Stored data entries:

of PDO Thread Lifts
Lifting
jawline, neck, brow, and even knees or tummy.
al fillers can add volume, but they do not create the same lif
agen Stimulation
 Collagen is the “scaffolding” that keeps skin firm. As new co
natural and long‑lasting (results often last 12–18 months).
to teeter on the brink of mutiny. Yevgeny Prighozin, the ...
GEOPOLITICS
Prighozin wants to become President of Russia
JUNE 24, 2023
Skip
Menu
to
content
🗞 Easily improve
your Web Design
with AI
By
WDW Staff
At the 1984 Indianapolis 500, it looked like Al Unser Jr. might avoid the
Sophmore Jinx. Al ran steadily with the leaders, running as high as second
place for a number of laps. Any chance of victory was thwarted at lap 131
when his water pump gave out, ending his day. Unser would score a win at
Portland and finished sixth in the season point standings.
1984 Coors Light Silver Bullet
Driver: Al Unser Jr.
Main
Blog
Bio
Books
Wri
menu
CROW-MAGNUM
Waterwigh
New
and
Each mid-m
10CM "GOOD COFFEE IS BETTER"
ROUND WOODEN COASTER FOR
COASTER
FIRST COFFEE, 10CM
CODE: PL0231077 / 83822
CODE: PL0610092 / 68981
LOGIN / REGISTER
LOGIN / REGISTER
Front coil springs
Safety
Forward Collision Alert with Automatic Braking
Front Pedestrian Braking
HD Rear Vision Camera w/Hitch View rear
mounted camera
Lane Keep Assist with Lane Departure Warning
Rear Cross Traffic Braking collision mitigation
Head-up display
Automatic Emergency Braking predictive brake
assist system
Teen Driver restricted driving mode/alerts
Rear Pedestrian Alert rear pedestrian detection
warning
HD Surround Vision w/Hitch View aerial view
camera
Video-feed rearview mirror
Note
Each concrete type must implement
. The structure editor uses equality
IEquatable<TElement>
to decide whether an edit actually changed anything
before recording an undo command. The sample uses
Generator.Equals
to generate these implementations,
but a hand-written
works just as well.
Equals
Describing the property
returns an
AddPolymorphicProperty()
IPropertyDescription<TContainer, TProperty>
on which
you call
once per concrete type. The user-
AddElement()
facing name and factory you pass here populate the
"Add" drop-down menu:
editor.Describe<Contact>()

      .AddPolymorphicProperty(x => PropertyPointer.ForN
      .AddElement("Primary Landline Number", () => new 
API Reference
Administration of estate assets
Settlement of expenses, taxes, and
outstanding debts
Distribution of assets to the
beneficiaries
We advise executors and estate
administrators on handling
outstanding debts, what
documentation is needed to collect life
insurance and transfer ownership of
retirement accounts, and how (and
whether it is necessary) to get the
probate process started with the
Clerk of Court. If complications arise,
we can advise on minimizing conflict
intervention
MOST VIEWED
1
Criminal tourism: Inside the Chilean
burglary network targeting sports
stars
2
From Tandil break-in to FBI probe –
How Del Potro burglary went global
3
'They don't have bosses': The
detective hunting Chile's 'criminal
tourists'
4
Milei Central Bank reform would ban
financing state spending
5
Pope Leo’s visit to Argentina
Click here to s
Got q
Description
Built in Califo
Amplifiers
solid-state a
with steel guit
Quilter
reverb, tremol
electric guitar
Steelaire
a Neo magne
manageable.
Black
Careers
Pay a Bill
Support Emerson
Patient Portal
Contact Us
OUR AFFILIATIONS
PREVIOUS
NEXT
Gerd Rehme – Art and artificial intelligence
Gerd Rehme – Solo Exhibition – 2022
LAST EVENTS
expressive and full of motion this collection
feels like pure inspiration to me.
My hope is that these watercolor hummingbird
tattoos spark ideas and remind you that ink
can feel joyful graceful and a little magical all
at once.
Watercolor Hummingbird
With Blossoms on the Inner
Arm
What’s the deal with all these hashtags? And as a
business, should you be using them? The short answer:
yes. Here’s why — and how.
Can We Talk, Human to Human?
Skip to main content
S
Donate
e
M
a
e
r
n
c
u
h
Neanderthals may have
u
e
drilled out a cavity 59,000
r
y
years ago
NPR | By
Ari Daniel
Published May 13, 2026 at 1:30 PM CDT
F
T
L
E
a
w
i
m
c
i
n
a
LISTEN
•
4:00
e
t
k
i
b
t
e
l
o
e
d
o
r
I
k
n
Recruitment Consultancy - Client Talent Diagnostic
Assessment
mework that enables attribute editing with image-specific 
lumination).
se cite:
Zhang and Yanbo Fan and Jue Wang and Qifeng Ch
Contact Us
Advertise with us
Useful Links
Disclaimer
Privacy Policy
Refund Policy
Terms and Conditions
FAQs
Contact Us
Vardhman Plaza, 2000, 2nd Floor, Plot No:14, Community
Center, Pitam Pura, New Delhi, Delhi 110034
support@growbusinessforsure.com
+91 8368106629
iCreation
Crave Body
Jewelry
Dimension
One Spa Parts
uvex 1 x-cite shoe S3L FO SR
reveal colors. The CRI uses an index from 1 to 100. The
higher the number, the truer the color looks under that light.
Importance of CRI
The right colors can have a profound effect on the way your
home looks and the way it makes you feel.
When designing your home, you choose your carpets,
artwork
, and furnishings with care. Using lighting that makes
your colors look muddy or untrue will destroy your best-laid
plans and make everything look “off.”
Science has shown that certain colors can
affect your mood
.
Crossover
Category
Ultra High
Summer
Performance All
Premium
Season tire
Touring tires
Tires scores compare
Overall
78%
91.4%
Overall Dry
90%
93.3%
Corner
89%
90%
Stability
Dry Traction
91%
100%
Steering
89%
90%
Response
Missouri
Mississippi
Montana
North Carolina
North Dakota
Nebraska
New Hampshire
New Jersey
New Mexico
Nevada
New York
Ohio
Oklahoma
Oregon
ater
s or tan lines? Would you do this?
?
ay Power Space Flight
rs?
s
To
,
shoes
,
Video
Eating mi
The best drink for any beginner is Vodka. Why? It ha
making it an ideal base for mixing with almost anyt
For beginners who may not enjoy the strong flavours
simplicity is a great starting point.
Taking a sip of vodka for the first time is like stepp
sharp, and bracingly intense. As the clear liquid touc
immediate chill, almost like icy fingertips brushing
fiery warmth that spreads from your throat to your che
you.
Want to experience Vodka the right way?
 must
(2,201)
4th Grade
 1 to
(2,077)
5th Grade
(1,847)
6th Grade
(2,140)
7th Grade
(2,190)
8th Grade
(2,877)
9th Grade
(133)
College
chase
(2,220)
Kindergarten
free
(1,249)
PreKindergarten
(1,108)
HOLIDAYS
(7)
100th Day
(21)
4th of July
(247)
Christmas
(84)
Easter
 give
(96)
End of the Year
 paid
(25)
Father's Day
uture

**WHAT THIS TASK INVOLVES:**
Convert every line in the rows into a numbered list, skipping any blank lines.

**FINAL ANSWER:**
1. of PDO Thread Lifts
2. Lifting
3. jawline, neck, brow, and even knees or tummy.
4. al fillers can add volume, but they do not create the same lif
5. agen Stimulation
6.  Collagen is the “scaffolding” that keeps skin firm. As new co
7. natural and long‑lasting (results often last 12–18 months).
8. to teeter on the brink of mutiny. Yevgeny Prighozin, the ...
9. GEOPOLITICS
10. Prighozin wants to become President of Russia
11. JUNE 24, 2023
12. Skip
13. Menu
14. to
15. content
16. 🗞 Easily improve
17. your Web Design
18. with AI
19. By
20. WDW Staff
21. At the 1984 Indianapolis 500, it looked like Al Unser Jr. might avoid the
22. Sophmore Jinx. Al ran steadily with the leaders, running as high as second
23. place for a number of laps. Any chance of victory was thwarted at lap 131
24. when his water pump gave out, ending his day. Unser would score a win at
25. Portland and finished sixth in the season point standings.
26. 1984 Coors Light Silver Bullet
27. Driver: Al Unser Jr.
28. Main
29. Blog
30. Bio
31. Books
32. Wri
33. menu
34. CROW-MAGNUM
35. Waterwigh
36. New
37. and
38. Each mid-m
39. 10CM "GOOD COFFEE IS BETTER"
40. ROUND WOODEN COASTER FOR
41. COASTER
42. FIRST COFFEE, 10CM
43. CODE: PL0231077 / 83822
44. CODE: PL0610092 / 68981
45. LOGIN / REGISTER
46. LOGIN / REGISTER
47. Front coil springs
48. Safety
49. Forward Collision Alert with Automatic Braking
50. Front Pedestrian Braking
51. HD Rear Vision Camera w/Hitch View rear
52. mounted camera
53. Lane Keep Assist with Lane Departure Warning
54. Rear Cross Traffic Braking collision mitigation
55. Head-up display
56. Automatic Emergency Braking predictive brake
57. assist system
58. Teen Driver restricted driving mode/alerts
59. Rear Pedestrian Alert rear pedestrian detection
60. warning
61. HD Surround Vision w/Hitch View aerial view
62. camera
63. Video-feed rearview mirror
64. Note
65. Each concrete type must implement
66. . The structure editor uses equality
67. IEquatable<TElement>
68. to decide whether an edit actually changed anything
69. before recording an undo command. The sample uses
70. Generator.Equals
71. to generate these implementations,
72. but a hand-written
73. works just as well.
74. Equals
75. Describing the property
76. returns an
77. AddPolymorphicProperty()
78. IPropertyDescription<TContainer, TProperty>
79. on which
80. you call
81. once per concrete type. The user-
82. AddElement()
83. facing name and factory you pass here populate the
84. "Add" drop-down menu:
85. editor.Describe<Contact>()
86.       .AddPolymorphicProperty(x => PropertyPointer.ForN
87.       .AddElement("Primary Landline Number", () => new 
88. API Reference
89. Administration of estate assets
90. Settlement of expenses, taxes, and
91. outstanding debts
92. Distribution of assets to the
93. beneficiaries
94. We advise executors and estate
95. administrators on handling
96. outstanding debts, what
97. documentation is needed to collect life
98. insurance and transfer ownership of
99. retirement accounts, and how (and
100. whether it is necessary) to get the
101. probate process started with the
102. Clerk of Court. If complications arise,
103. we can advise on minimizing conflict
104. intervention
105. MOST VIEWED
106. 1
107. Criminal tourism: Inside the Chilean
108. burglary network targeting sports
109. stars
110. 2
111. From Tandil break-in to FBI probe –
112. How Del Potro burglary went global
113. 3
114. 'They don't have bosses': The
115. detective hunting Chile's 'criminal
116. tourists'
117. 4
118. Milei Central Bank reform would ban
119. financing state spending
120. 5
121. Pope Leo’s visit to Argentina
122. Click here to s
123. Got q
124. Description
125. Built in Califo
126. Amplifiers
127. solid-state a
128. with steel guit
129. Quilter
130. reverb, tremol
131. electric guitar
132. Steelaire
133. a Neo magne
134. manageable.
135. Black
136. Careers
137. Pay a Bill
138. Support Emerson
139. Patient Portal
140. Contact Us
141. OUR AFFILIATIONS
142. PREVIOUS
143. NEXT
144. Gerd Rehme – Art and artificial intelligence
145. Gerd Rehme – Solo Exhibition – 2022
146. LAST EVENTS
147. expressive and full of motion this collection
148. feels like pure inspiration to me.
149. My hope is that these watercolor hummingbird
150. tattoos spark ideas and remind you that ink
151. can feel joyful graceful and a little magical all
152. at once.
153. Watercolor Hummingbird
154. With Blossoms on the Inner
155. Arm
156. What’s the deal with all these hashtags? And as a
157. business, should you be using them? The short answer:
158. yes. Here’s why — and how.
159. Can We Talk, Human to Human?
160. Skip to main content
161. S
162. Donate
163. e
164. M
165. a
166. e
167. r
168. n
169. c
170. u
171. h
172. Neanderthals may have
173. u
174. e
175. drilled out a cavity 59,000
176. r
177. y
178. years ago
179. NPR | By
180. Ari Daniel
181. Published May 13, 2026 at 1:30 PM CDT
182. F
183. T
184. L
185. E
186. a
187. w
188. i
189. m
190. c
191. i
192. n
193. a
194. LISTEN
195. •
196. 4:00
197. e
198. t
199. k
200. i
201. b
202. t
203. e
204. l
205. o
206. e
207. d
208. o
209. r
210. I
211. k
212. n
213. Recruitment Consultancy - Client Talent Diagnostic
214. Assessment
215. mework that enables attribute editing with image-specific 
216. lumination).
217. se cite:
218. Zhang and Yanbo Fan and Jue Wang and Qifeng Ch
219. Contact Us
220. Advertise with us
221. Useful Links
222. Disclaimer
223. Privacy Policy
224. Refund Policy
225. Terms and Conditions
226. FAQs
227. Contact Us
228. Vardhman Plaza, 2000, 2nd Floor, Plot No:14, Community
229. Center, Pitam Pura, New Delhi, Delhi 110034
230. support@growbusinessforsure.com
231. +91 8368106629
232. iCreation
233. Crave Body
234. Jewelry
235. Dimension
236. One Spa Parts
237. uvex 1 x-cite shoe S3L FO SR
238. reveal colors. The CRI uses an index from 1 to 100. The
239. higher the number, the truer the color looks under that light.
240. Importance of CRI
241. The right colors can have a profound effect on the way your
242. home looks and the way it makes you feel.
243. When designing your home, you choose your carpets,
244. artwork
245. , and furnishings with care. Using lighting that makes
246. your colors look muddy or untrue will destroy your best-laid
247. plans and make everything look “off.”
248. Science has shown that certain colors can
249. affect your mood
250. .
251. Crossover
252. Category
253. Ultra High
254. Summer
255. Performance All
256. Premium
257. Season tire
258. Touring tires
259. Tires scores compare
260. Overall
261. 78%
262. 91.4%
263. Overall Dry
264. 90%
265. 93.3%
266. Corner
267. 89%
268. 90%
269. Stability
270. Dry Traction
271. 91%
272. 100%
273. Steering
274. 89%
275. 90%
276. Response
277. Missouri
278. Mississippi
279. Montana
280. North Carolina
281. North Dakota
282. Nebraska
283. New Hampshire
284. New Jersey
285. New Mexico
286. Nevada
287. New York
288. Ohio
289. Oklahoma
290. Oregon
291. ater
292. s or tan lines? Would you do this?
293. ?
294. ay Power Space Flight
295. rs?
296. s
297. To
298. ,
299. shoes
300. ,
301. Video
302. Eating mi
303. The best drink for any beginner is Vodka. Why? It ha
304. making it an ideal base for mixing with almost anyt
305. For beginners who may not enjoy the strong flavours
306. simplicity is a great starting point.
307. Taking a sip of vodka for the first time is like stepp
308. sharp, and bracingly intense. As the clear liquid touc
309. immediate chill, almost like icy fingertips brushing
310. fiery warmth that spreads from your throat to your che
311. you.
312. Want to experience Vodka the right way?
313.  must
314. (2,201)
315. 4th Grade
316.  1 to
317. (2,077)
318. 5th Grade
319. (1,847)
320. 6th Grade
321. (2,140)
322. 7th Grade
323. (2,190)
324. 8th Grade
325. (2,877)
326. 9th Grade
327. (133)
328. College
329. chase
330. (2,220)
331. Kindergarten
332. free
333. (1,249)
334. PreKindergarten
335. (1,108)
336. HOLIDAYS
337. (7)
338. 100th Day
339. (21)
340. 4th of July
341. (247)
342. Christmas
343. (84)
344. Easter
345.  give
346. (96)
347. End of the Year
348.  paid
349. (25)
350. Father's Day
351. uture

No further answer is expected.